The Long Rewrite

Now that the first draft is complete, it’s time to go back through and do all sorts of rewriting and editing. I have a decent list of story subjects to be added and enhanced, characters to be deepened, technology to be researched. I am far from through.

I’ll give you an example. One of my rewrite items is to enhance a particular characteristic of one of my characters – essentially to make him a little less likable, a little more odious, if you will. Well, this particular character is a major one, and so it has taken quite a while to go through and ferret out these opportunities. After spending several hours, I’m still not complete with this one task. It’s enough to make the whole rewriting process a little overwhelming.

And as I continue to read outside of my novel, I continue to get inspiration from other areas, and think of still more items to add to the rewrite list. I’ve always said that art is about layers, and now I’m applying it on a broad scale.

Sure the whole book right now seems at the end of a far tunnel. But I’m still having a thrill creating it.

Chapter Two: Slugging it Out

I refuse to be stumped. Okay, that’s not true. I refuse to accept a prolonged state of stumpedness.

After I rewrote the first chapter, I got about halfway into the second chapter and was not at all satisfied with the interaction of my main characters. I mean, the characters as individuals were interesting, but they weren’t interacting in interesting enough ways with each other. Part of the problem is the scene that was stumping me was centered around a conversation in a bar — not inherently engaging. I pondered this for several days, trying several different tactics. I began to fear that I was going to have to re-arrange major parts of the plot and characters. (And hey, that might still happen.)
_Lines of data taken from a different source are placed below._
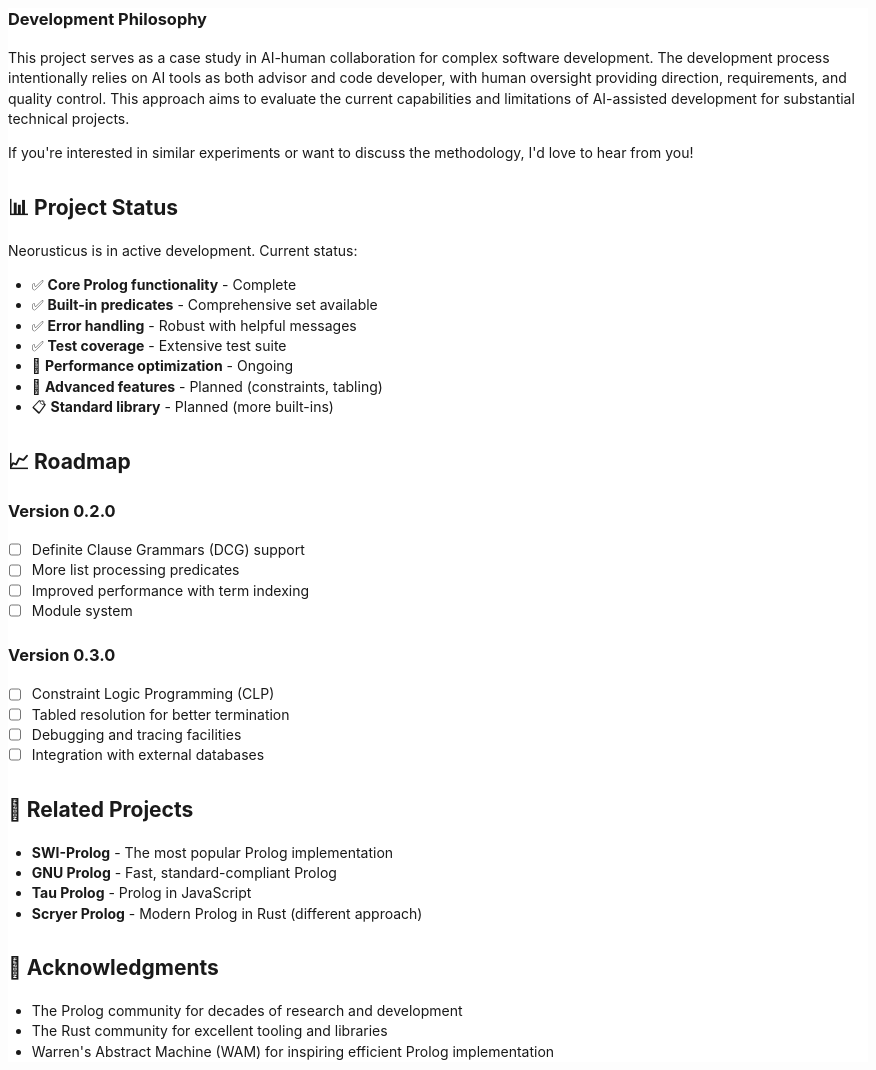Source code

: ### Development Philosophy

This project serves as a case study in AI-human collaboration for complex software development. The development process intentionally relies on AI tools as both advisor and code developer, with human oversight providing direction, requirements, and quality control. This approach aims to evaluate the current capabilities and limitations of AI-assisted development for substantial technical projects.

If you're interested in similar experiments or want to discuss the methodology, I'd love to hear from you!

## 📊 Project Status

Neorusticus is in active development. Current status:

- ✅ **Core Prolog functionality** - Complete
- ✅ **Built-in predicates** - Comprehensive set available
- ✅ **Error handling** - Robust with helpful messages
- ✅ **Test coverage** - Extensive test suite
- 🚧 **Performance optimization** - Ongoing
- 🚧 **Advanced features** - Planned (constraints, tabling)
- 📋 **Standard library** - Planned (more built-ins)

## 📈 Roadmap

### Version 0.2.0

- [ ] Definite Clause Grammars (DCG) support
- [ ] More list processing predicates
- [ ] Improved performance with term indexing
- [ ] Module system

### Version 0.3.0

- [ ] Constraint Logic Programming (CLP)
- [ ] Tabled resolution for better termination
- [ ] Debugging and tracing facilities
- [ ] Integration with external databases

## 🔗 Related Projects

- **SWI-Prolog** - The most popular Prolog implementation
- **GNU Prolog** - Fast, standard-compliant Prolog
- **Tau Prolog** - Prolog in JavaScript
- **Scryer Prolog** - Modern Prolog in Rust (different approach)

## 🙏 Acknowledgments

- The Prolog community for decades of research and development
- The Rust community for excellent tooling and libraries
- Warren's Abstract Machine (WAM) for inspiring efficient Prolog implementation
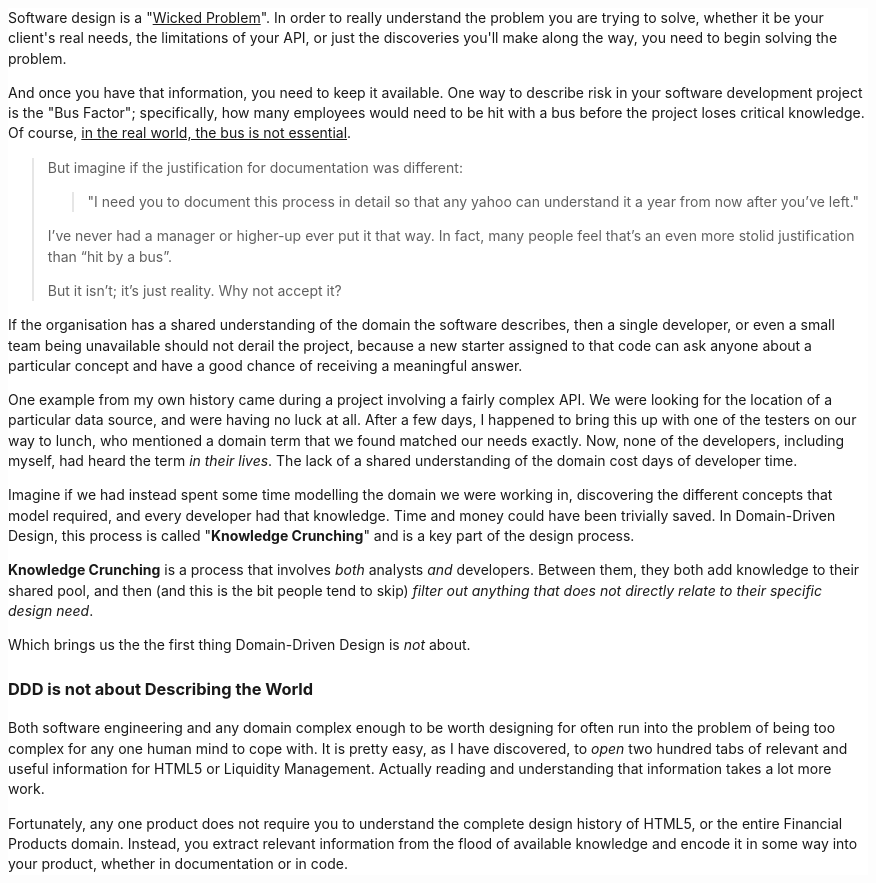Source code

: Software design is a "[Wicked Problem](https://blog.codinghorror.com/development-is-inherently-wicked/)". In order to really understand the problem you are trying to solve, whether it be your client's real needs, the limitations of your API, or just the discoveries you'll make along the way, you need to begin solving the problem.

And once you have that information, you need to keep it available. One way to describe risk in your software development project is the "Bus Factor"; specifically, how many employees would need to be hit with a bus before the project loses critical knowledge. Of course, [in the real world, the bus is not essential](https://thedailywtf.com/articles/Up-or-Out-Solving-the-IT-Turnover-Crisis).

> But imagine if the justification for documentation was different:
> 
>> "I need you to document this process in detail so that any yahoo can understand it a year from now after you’ve left."
>
> I’ve never had a manager or higher-up ever put it that way. In fact, many people feel that’s an even more stolid justification than “hit by a bus”.
>
> But it isn’t; it’s just reality. Why not accept it?

If the organisation has a shared understanding of the domain the software describes, then a single developer, or even a small team being unavailable should not derail the project, because a new starter assigned to that code can ask anyone about a particular concept and have a good chance of receiving a meaningful answer.

One example from my own history came during a project involving a fairly complex API. We were looking for the location of a particular data source, and were having no luck at all. After a few days, I happened to bring this up with one of the testers on our way to lunch, who mentioned a domain term that we found matched our needs exactly. Now, none of the developers, including myself, had heard the term *in their lives*. The lack of a shared understanding of the domain cost days of developer time.

Imagine if we had instead spent some time modelling the domain we were working in, discovering the different concepts that model required, and every developer had that knowledge. Time and money could have been trivially saved. In Domain-Driven Design, this process is called "**Knowledge Crunching**" and is a key part of the design process.

**Knowledge Crunching** is a process that involves *both* analysts *and* developers. Between them, they both add knowledge to their shared pool, and then (and this is the bit people tend to skip) *filter out anything that does not directly relate to their specific design need*.

Which brings us the the first thing Domain-Driven Design is *not* about.

### DDD is not about Describing the World

Both software engineering and any domain complex enough to be worth designing for often run into the problem of being too complex for any one human mind to cope with. It is pretty easy, as I have discovered, to *open* two hundred tabs of relevant and useful information for HTML5 or Liquidity Management. Actually reading and understanding that information takes a lot more work.

Fortunately, any one product does not require you to understand the complete design history of HTML5, or the entire Financial Products domain. Instead, you extract relevant information from the flood of available knowledge and encode it in some way into your product, whether in documentation or in code.

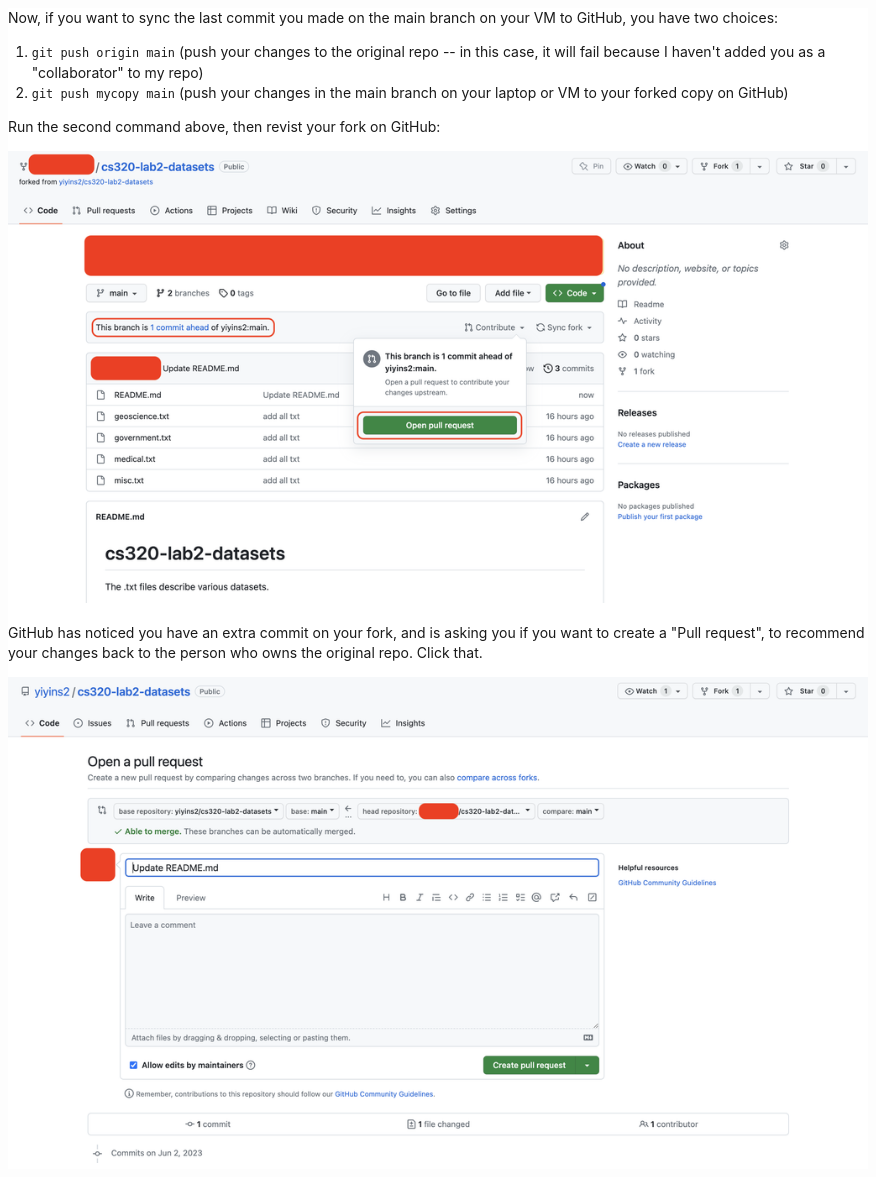 Now, if you want to sync the last commit you made on the main branch
on your VM to GitHub, you have two choices:

1. `git push origin main` (push your changes to the original repo -- in this case, it will fail because I haven't added you as a "collaborator" to my repo)
2. `git push mycopy main` (push your changes in the main branch on your laptop or VM to your forked copy on GitHub)

Run the second command above, then revist your fork on GitHub:

<img src="9.png" width=1000>

GitHub has noticed you have an extra commit on your fork, and is
asking you if you want to create a "Pull request", to recommend your
changes back to the person who owns the original repo.  Click that.

<img src="10.png" width=1000>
But eventually, I took a big sheet of butcher paper and taped it to the inside of a closet door. And I went to brainstorming. I was thinking that I needed to write standing up to solve the problem. I needed to see it on a big white space and feel free to sketch ideas wherever they occurred to me in a sort of spatial thinking space. I was right. I solved several problems with the scene, made a few of the characters much more interesting and seeded future interesting sub-plots. It was incredibly refreshing.